WIFO-Chef: Lohnentwicklung an Euro-Zonen-Schnitt binden

Der Chef des Wirtschaftsforschungsinstituts (WIFO), Gabriel Felbermayr, ortet im Kampf gegen die hohe Inflation einen fehlenden „Stabilitätsanker“. So müsse man überlegen, „ob wir langfristig die Lohnentwicklung in Österreich an den Durchschnitt der Euro-Zone oder an Deutschland binden“, sagte Felbermayr in einem Interview mit der „Presse“. Lohnerhöhungen könnten nicht konstant höher sein, „weil bei uns die Produktivität auch nicht so viel höher ist“.

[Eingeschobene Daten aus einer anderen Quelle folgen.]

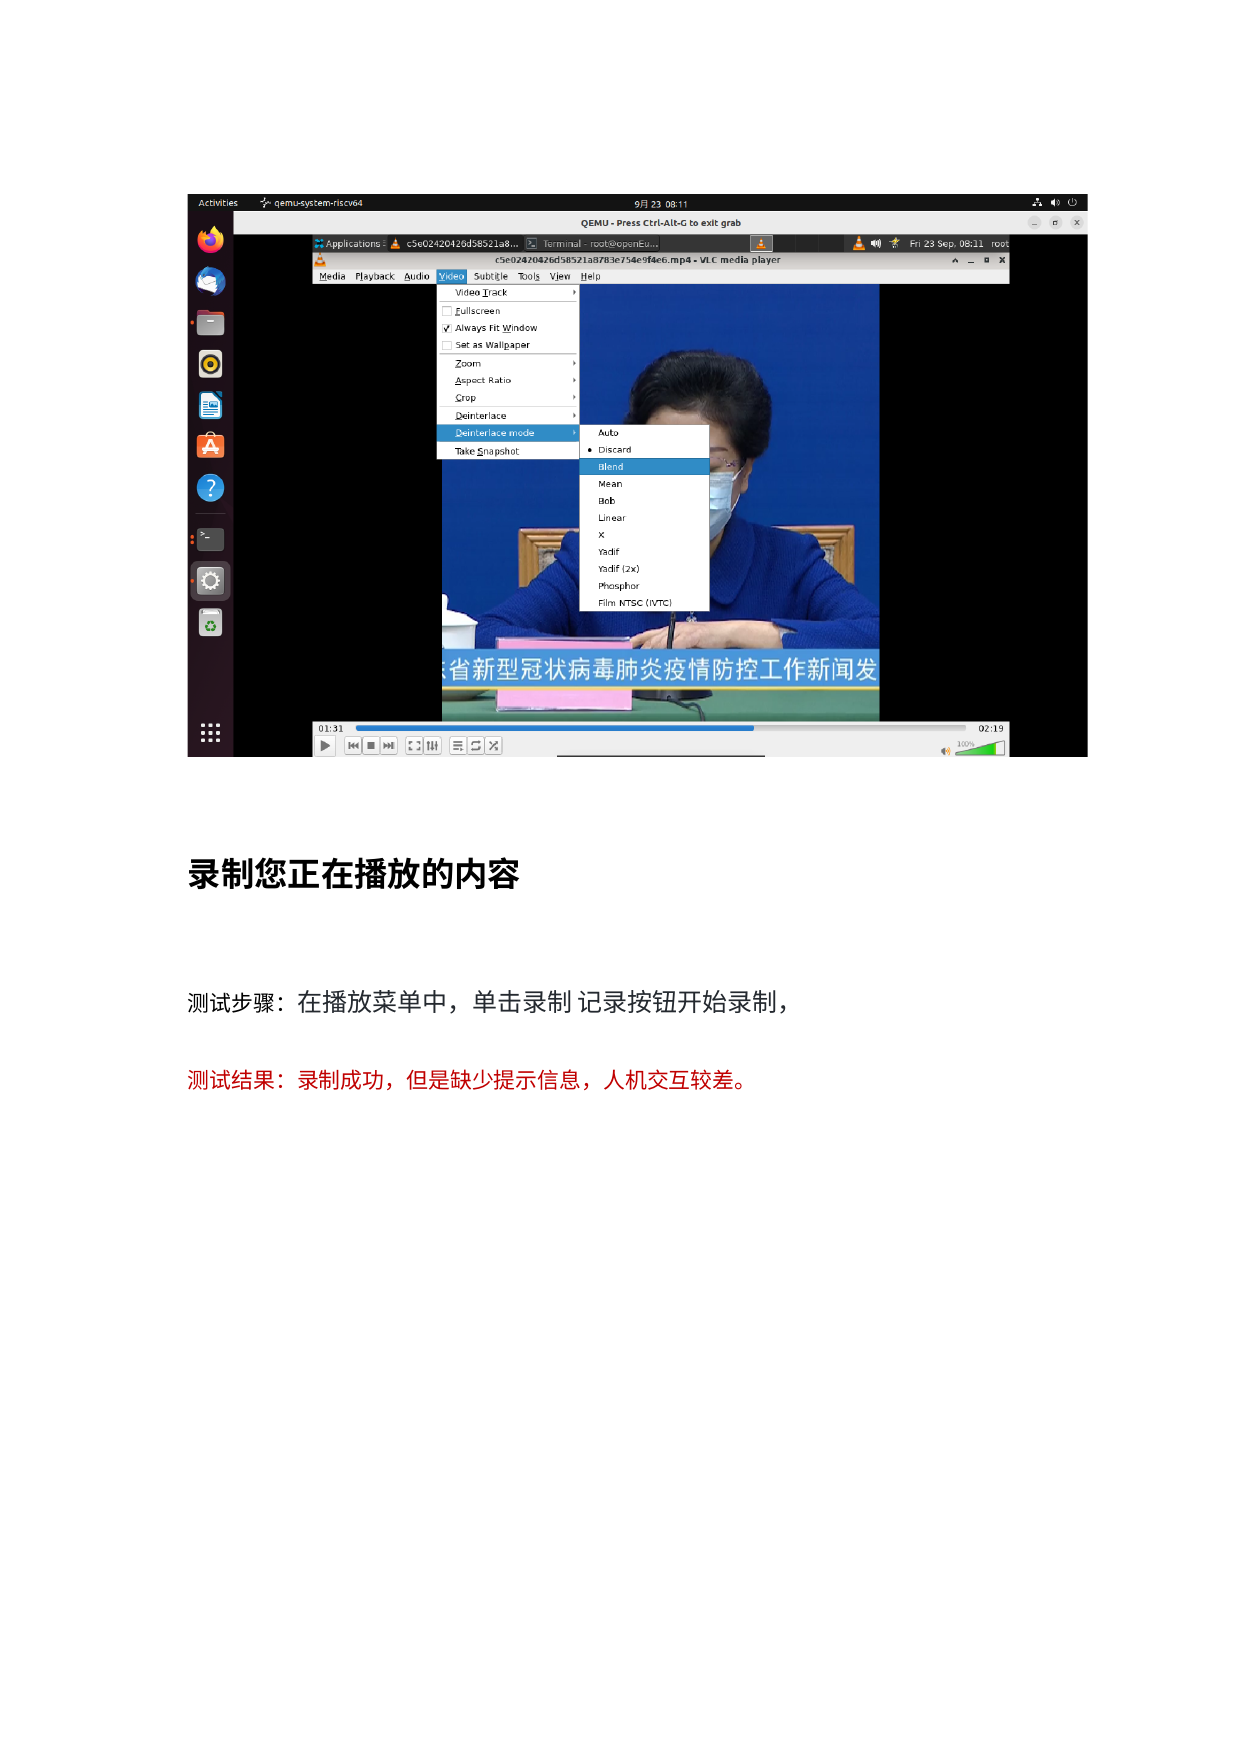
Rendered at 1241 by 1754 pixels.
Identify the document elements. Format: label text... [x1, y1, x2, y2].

text 测试结果：录制成功，但是缺少提示信息，人机交互较差。 [187, 1062, 1053, 1095]
picture [187, 194, 1088, 757]
text 测试步骤：在播放菜单中，单击录制 记录按钮开始录制， [187, 968, 1053, 1033]
subtitle 录制您正在播放的内容 [187, 839, 1053, 904]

„Wir sind ja Gott sei Dank noch nicht in einer Griechenland-Situation, sondern haben noch viele Möglichkeiten umzusteuern. Man muss aber bedenken, dass sich die EZB um den Durchschnitt kümmert. Das ist ohnehin schon schwierig genug. Wir liegen aber noch mehr als 2,5 Prozentpunkte darüber. Diese Differenz müssen wir wegbekommen“, sagte Felbermayr. Dafür brauche es das Zusammenwirken aller konstruktiven Kräfte im Land.

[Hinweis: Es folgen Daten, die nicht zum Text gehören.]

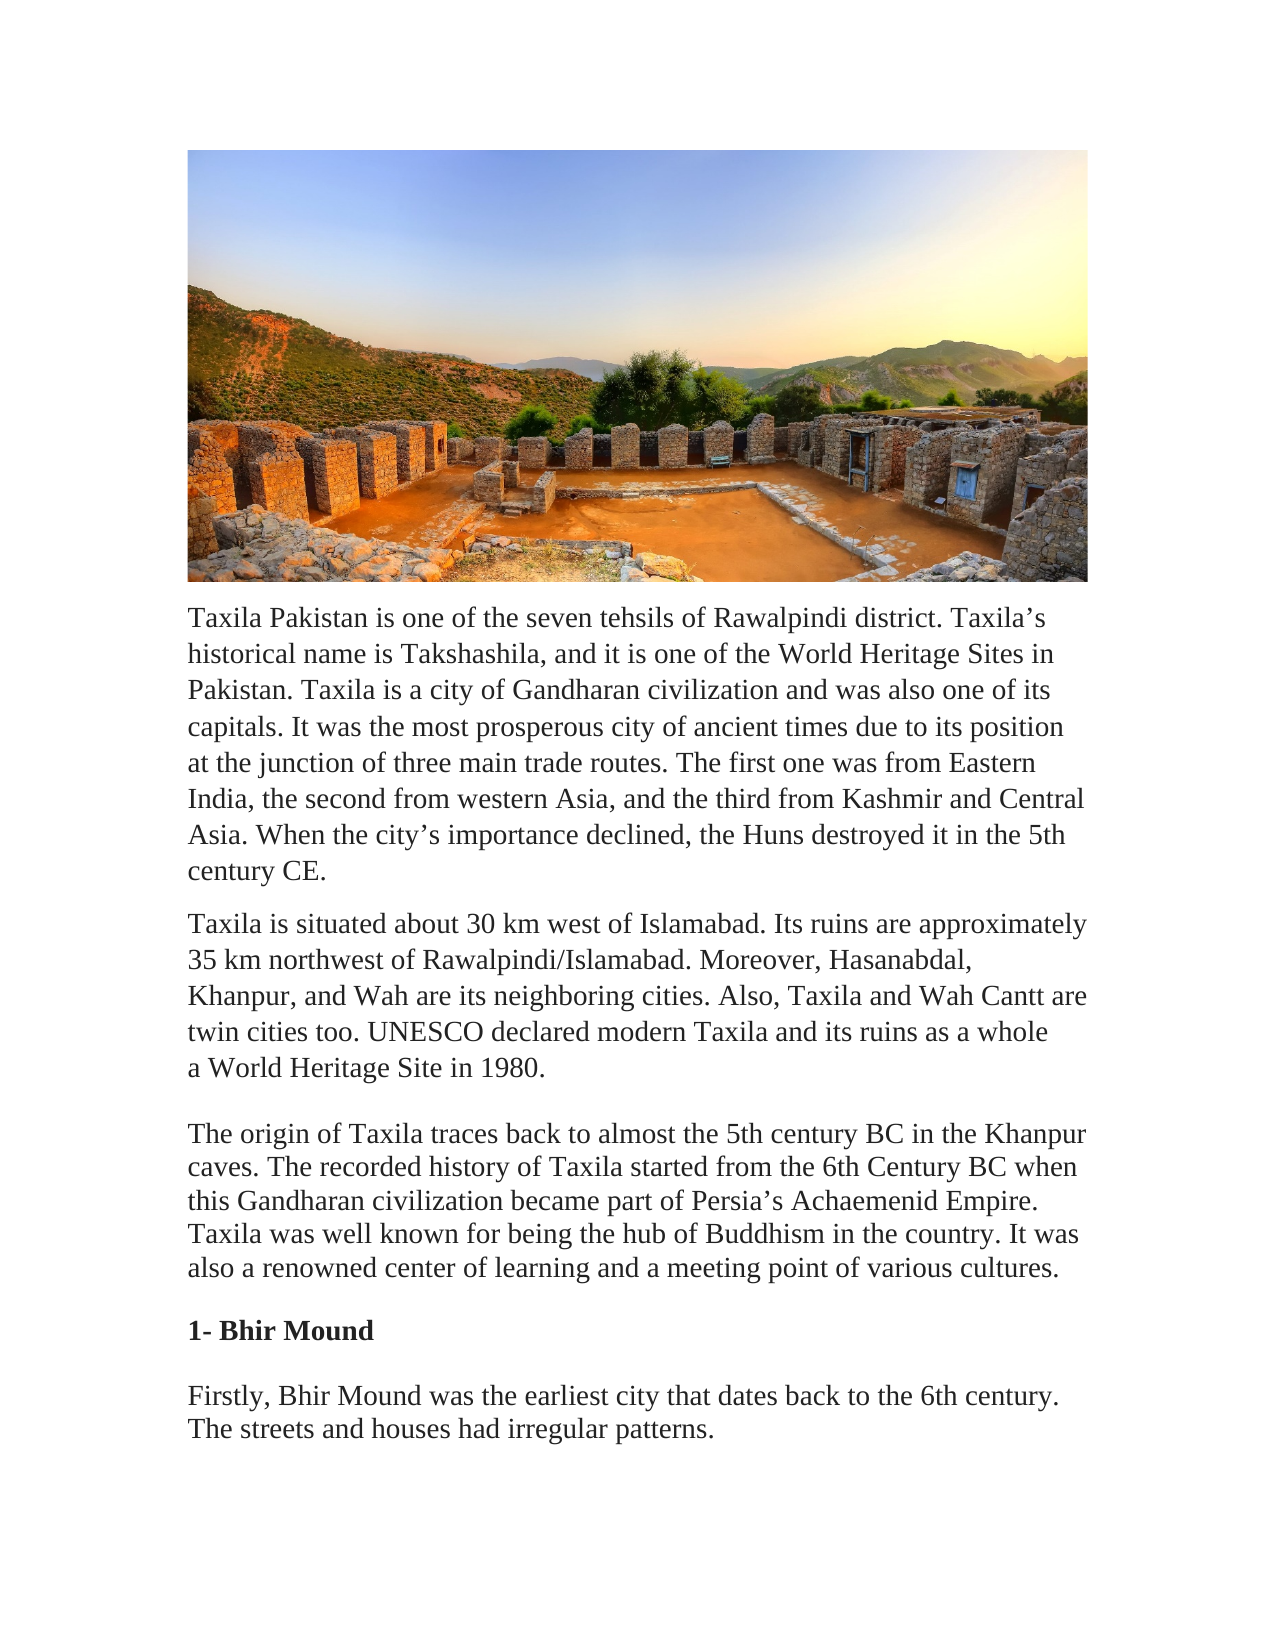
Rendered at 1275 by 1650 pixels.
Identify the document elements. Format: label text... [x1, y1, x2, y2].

subtitle 1- Bhir Mound [187, 1313, 1087, 1346]
text Taxila is situated about 30 km west of Islamabad. Its ruins are approximately 35 km northwest of Rawalpindi/Islamabad. Moreover, Hasanabdal, Khanpur, and Wah are its neighboring cities. Also, Taxila and Wah Cantt are twin cities too. UNESCO declared modern Taxila and its ruins as a whole a World Heritage Site in 1980. [187, 906, 1087, 1084]
picture [187, 150, 1088, 582]
text Firstly, Bhir Mound was the earliest city that dates back to the 6th century. The streets and houses had irregular patterns. [187, 1378, 1087, 1445]
text Taxila Pakistan is one of the seven tehsils of Rawalpindi district. Taxila’s historical name is Takshashila, and it is one of the World Heritage Sites in Pakistan. Taxila is a city of Gandharan civilization and was also one of its capitals. It was the most prosperous city of ancient times due to its position at the junction of three main trade routes. The first one was from Eastern India, the second from western Asia, and the third from Kashmir and Central Asia. When the city’s importance declined, the Huns destroyed it in the 5th century CE. [187, 600, 1087, 887]
text The origin of Taxila traces back to almost the 5th century BC in the Khanpur caves. The recorded history of Taxila started from the 6th Century BC when this Gandharan civilization became part of Persia’s Achaemenid Empire. Taxila was well known for being the hub of Buddhism in the country. It was also a renowned center of learning and a meeting point of various cultures. [187, 1116, 1087, 1284]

Felbermayr sieht Wettbewerbsfähigkeit bedroht

Bliebe die Inflation so wie derzeit länger deutlich höher als in anderen Euro-Ländern, drohe Österreich an Wettbewerbsfähigkeit zu verlieren, warnte Felbermayr einmal mehr. „Und da das ein schleichender Prozess ist, kann es leicht übersehen werden.“ Zudem sei es für Österreich ein neues Phänomen. Ein Problem seien auch die automatischen Preisanpassungen bei Mieten und vielen anderen Verträgen. „Wenn wir alle Preise immer mit der Inflation der vergangenen zwölf Monate indexieren, dann ist das Zwei-Prozent-Inflationsziel Geschichte“, so der Wirtschaftsforscher.

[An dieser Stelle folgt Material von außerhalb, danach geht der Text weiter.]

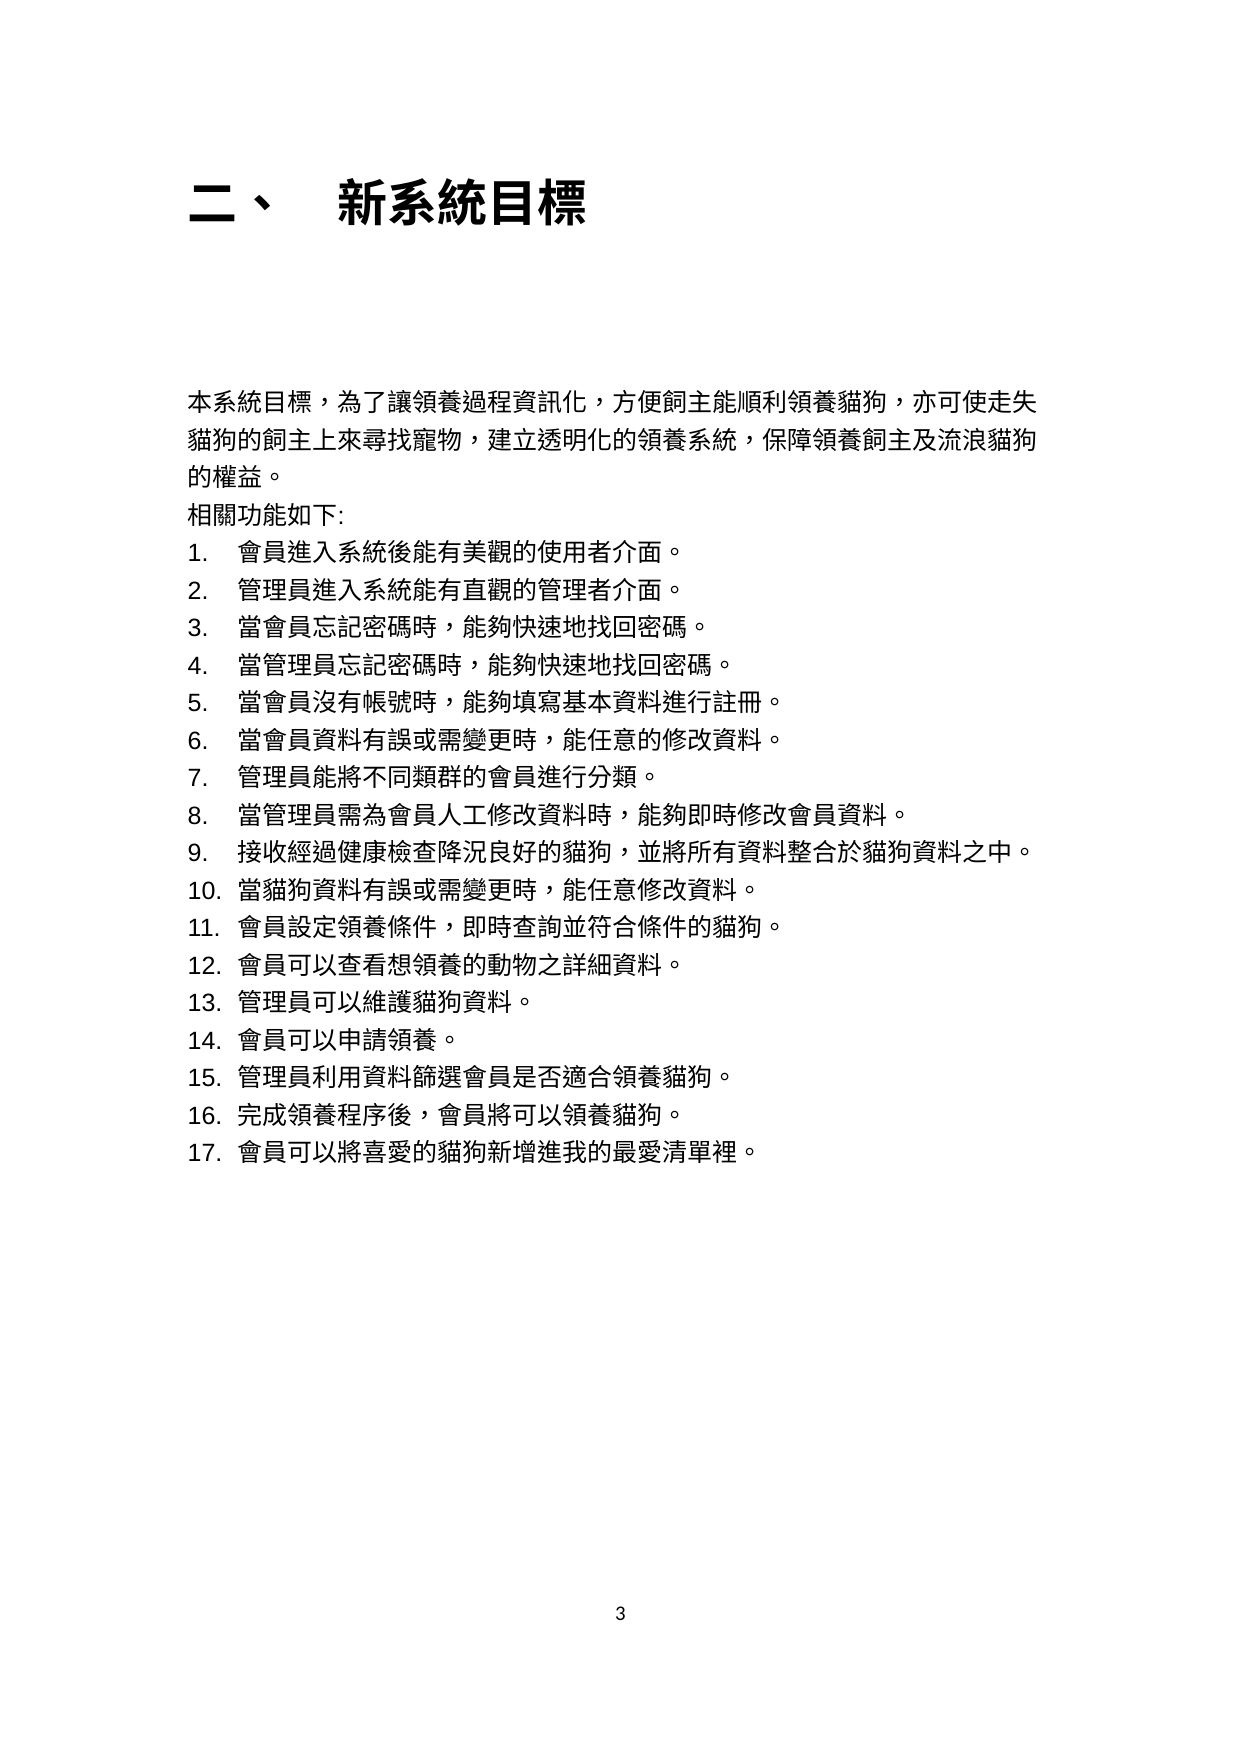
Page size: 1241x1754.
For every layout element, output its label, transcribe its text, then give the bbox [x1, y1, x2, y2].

Felbermayr erinnerte an die Wirtschaftskrise in den südeuropäischen Ländern im vergangenen Jahrzehnt und deren Ursachen. „Diese hatten zwischen Mitte der 1990er Jahre und Ende der Nullerjahre konstant höhere Inflationsraten als der Durchschnitt der Euro-Zone. In einer Welt mit eigener Währung hätte das zu Abwertungen geführt. Durch den Euro geht das nicht mehr.“ Das treffe, so Felbermayr, vor allem die exportierende Industrie, aber auch den für Österreich wichtigen Tourismus.

SPÖ-Kritik an Vorschlag

SPÖ-Sozialsprecher und Gewerkschafter Josef Muchitsch erteilte Felbermayrs Vorschlag, sich bei den Lohnforderungen an der Euro-Zone zu orientieren, eine Absage. Dass die Inflation in Österreich um 44 Prozent höher liege als in Deutschland, liege daran, dass die Regierungsparteien ÖVP und Grüne nicht in die Preise eingegriffen hätten, so Muchitsch gegenüber der APA.

Nach aktuellsten Werten von Juni ist die Inflation in Österreich (zuletzt 8,7 Prozent, HVPI) um knapp 30 höher als in Deutschland (6,1 Prozent, Schnellschätzung).